上院で1月16日から始まった弾劾裁判は、弾劾そのものについての判決を下す前に、ボルトン前大統領補佐官の証人喚問を認めるかどうかの採決が大問題になった。
そして上院の定数は100だ。
そのうち共和党は53議席を占める。
このうち4名が賛成に回ればボルトン喚問が実現する。
結果は造反は2名に留まり、ボルトン喚問は拒否された。
その結果、2月5日にも予定されている弾劾裁判の判決は無罪になる事が確実になった。
もちろん、政治の世界は一寸先は闇だ。
3年前、誰も予想しなかったトランプ候補が勝利したと同じように、誰も予想しなかったトランプ候補の再選が阻止されることもありうる。
しかし、やはり、これでトランプ大統領の再選は限りなく近づいたと私も思う。
きょう2月2日の朝日によると、弾劾裁判の判決は2月5日に行われるらしい。
そしてその判決日さえ、トランプ大統領の演出に使われるらしい。
すなわち、トランプ大統領の「一般教書演説(施政方針演説)」は2月5日に行われる事は決まっていた。
だからどうしてもその前に無罪判決が必要だったのだ。
しかも、「一般教書演説」を行う場は、かつてトランプ大統領を弾劾訴追した憎っくき下院だ。
その下院で、全米に、いや全世界に生中継される形で、堂々と自らの無罪を宣言し、あわせてきたるべき大統領選に向けた勝利宣言をする。
残念ながらそんな光景が目に見えるようだ。
歴史に「もし」はないが、もしボルトン氏の喚問が実現していたら、米国世論のトランプ大統領疑惑に対する批判は強まり、世論の批判が造反議員の数を4名以上に増やし、2月5日の弾劾裁判の判決でトランプ大統領が弾劾されていたかもしれないのだ。
そう考えた時、いかにボルトン喚問がトランプ大統領の政治生命に大きな意味を持っていたか、がわかる。
そう思うと残念でならない。
しかし、である。
ここからが、私が書きたいことだ。
もしボルトンが本気でトランプ大統領を倒すつもりなら、ボルトン喚問の実現は十分あり得たと私は思う。

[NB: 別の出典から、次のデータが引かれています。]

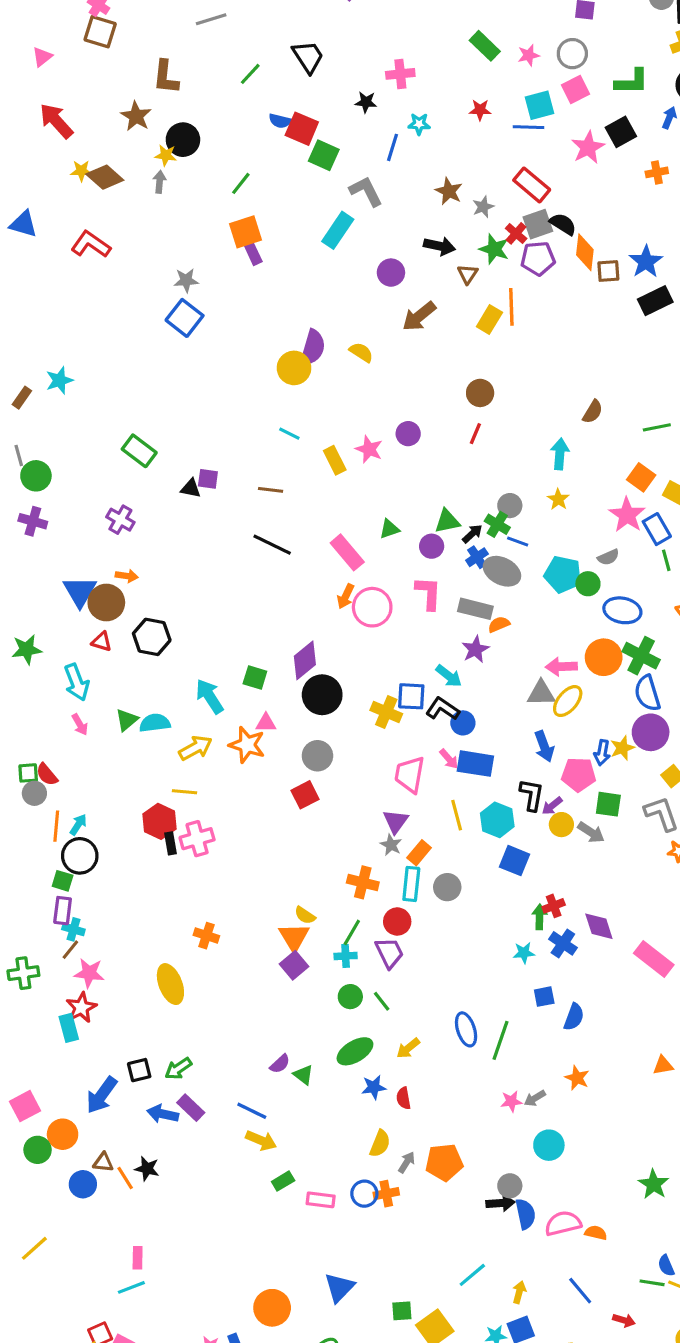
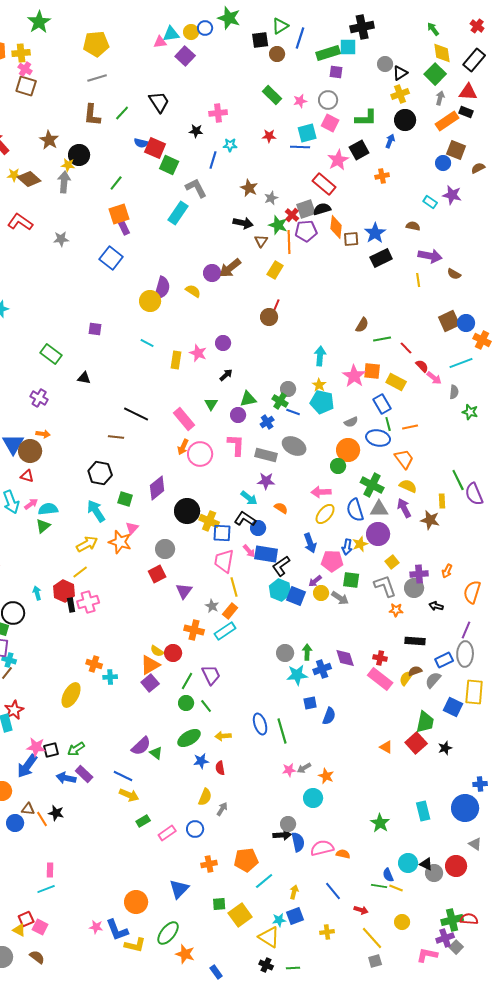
brown L-shape: (166, 77) -> (92, 115), moved
pink square: (575, 90) -> (330, 123), turned -36
gray arrow: (160, 182) -> (64, 182), size x1.5
red rectangle: (532, 185) -> (324, 184), moved
black semicircle: (563, 224) -> (322, 209), turned -48
purple circle: (391, 273) -> (212, 273), moved
gray star: (186, 280) -> (61, 239), moved
orange line: (511, 307) -> (289, 242), moved
blue square: (185, 318) -> (111, 258), moved
brown semicircle: (593, 412) -> (362, 325), moved
red line: (475, 434) -> (276, 306), moved
yellow rectangle: (335, 460) -> (176, 360), turned 36
orange square: (641, 477) -> (372, 371), turned -30
purple square: (208, 479) -> (95, 329), moved
brown line: (271, 490) -> (116, 437), moved
pink star: (627, 515) -> (354, 376), moved
green triangle: (389, 529) -> (211, 404), turned -40
black arrow: (472, 534) -> (226, 375), moved
gray ellipse: (502, 571) -> (294, 446), moved
cyan pentagon: (563, 574) -> (322, 402), moved
green circle: (588, 584) -> (338, 466), moved
blue ellipse: (622, 610) -> (378, 438), moved
orange semicircle: (499, 624) -> (281, 508), moved, turned 56
black hexagon: (152, 637) -> (100, 473), moved
purple star: (475, 649) -> (266, 481), turned 30
orange circle: (604, 657) -> (348, 450), moved
gray triangle: (541, 693) -> (379, 509), moved
blue semicircle: (647, 693) -> (355, 510), moved
black circle: (322, 695) -> (187, 511), moved
blue square: (411, 696) -> (222, 533), moved
cyan semicircle: (155, 723) -> (48, 509), moved
pink triangle: (266, 723) -> (132, 528), turned -48
pink arrow: (80, 724) -> (31, 504), moved, turned -96
yellow line: (185, 792) -> (80, 572), turned -42
black L-shape: (532, 795) -> (281, 566), moved, turned -135
yellow line: (457, 815) -> (234, 587), moved
purple triangle: (396, 821) -> (184, 591), moved
cyan arrow: (78, 825) -> (37, 593), moved, turned -48
blue square: (514, 861) -> (296, 596), moved
cyan rectangle: (411, 884) -> (225, 631), turned 50
gray circle: (447, 887) -> (285, 653), moved
red cross: (554, 906) -> (380, 658), moved, turned 32
red circle: (397, 922) -> (173, 653), moved
green line: (352, 932) -> (187, 681), moved
orange triangle: (294, 937) -> (150, 665), turned 30
blue cross: (563, 943) -> (322, 669), turned 36
cyan star: (524, 953) -> (297, 675), size x1.5
cyan cross: (346, 956) -> (110, 677), moved
pink star: (89, 973) -> (36, 747), moved
yellow ellipse: (170, 984) -> (71, 695), turned 50
green line: (500, 1040) -> (282, 731), turned -35
yellow arrow: (408, 1048) -> (223, 736), turned 35
purple semicircle: (280, 1064) -> (141, 746), size x1.5
orange triangle: (663, 1065) -> (386, 747), turned 40
orange star: (577, 1078) -> (326, 776), moved
orange pentagon: (444, 1162) -> (246, 860), moved
orange cross: (386, 1194) -> (209, 864), moved
pink rectangle: (321, 1200) -> (167, 833), turned -42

米国のメディアがボルトンの「暴露本」を報じてから1月31日のボルトン喚問拒否の上院採決までの間に、ボルトンはトランプ大統領や、自分の喚問を認めない上院をメディアで批判出来たはずだ。
自分が「暴露本」で書いたことはすべて真実だ。
そのことを自分は上院で証言したい。
自分の喚問を拒否する共和党こそ、トランプ大統領の疑惑を認めているようなものだ。
そうボルトンがメディアで吼え続ければ、米国世論は変わる。
共和党議員は批判される。
造反議員は確実に4名以上になり、ボルトンは晴れて上院でトランプ大統領と対決できたはずだ。
しかし、不思議なことに、ボルトンは沈黙を通した。
すべては議会の決める事だといわんばかりだった。
「暴露本」の検閲すら、怒る気配はなかった。
いや、そもそも本気で暴露するつもりなら、事前に原稿をホワイトハウスに見せるはずがない。
ボルトンにははじめからトランプ大統領を倒す気はなかったと私は思っている。
トランプ大統領に罵倒されることが怖いのだ。
再選後のトランプ大統領に報復されることが怖いのだ。
「暴露本」の中身を骨抜きにされても、ここまで前評判がたったのだからベストセラーになることは確実だ。
金はもうかる。
それでいいのだ。
ひょっとして、トランプ大統領陣営とつるんだ芝居だったのではないか。
やはりトランプ大統領とボルトンでは役者が違うのである。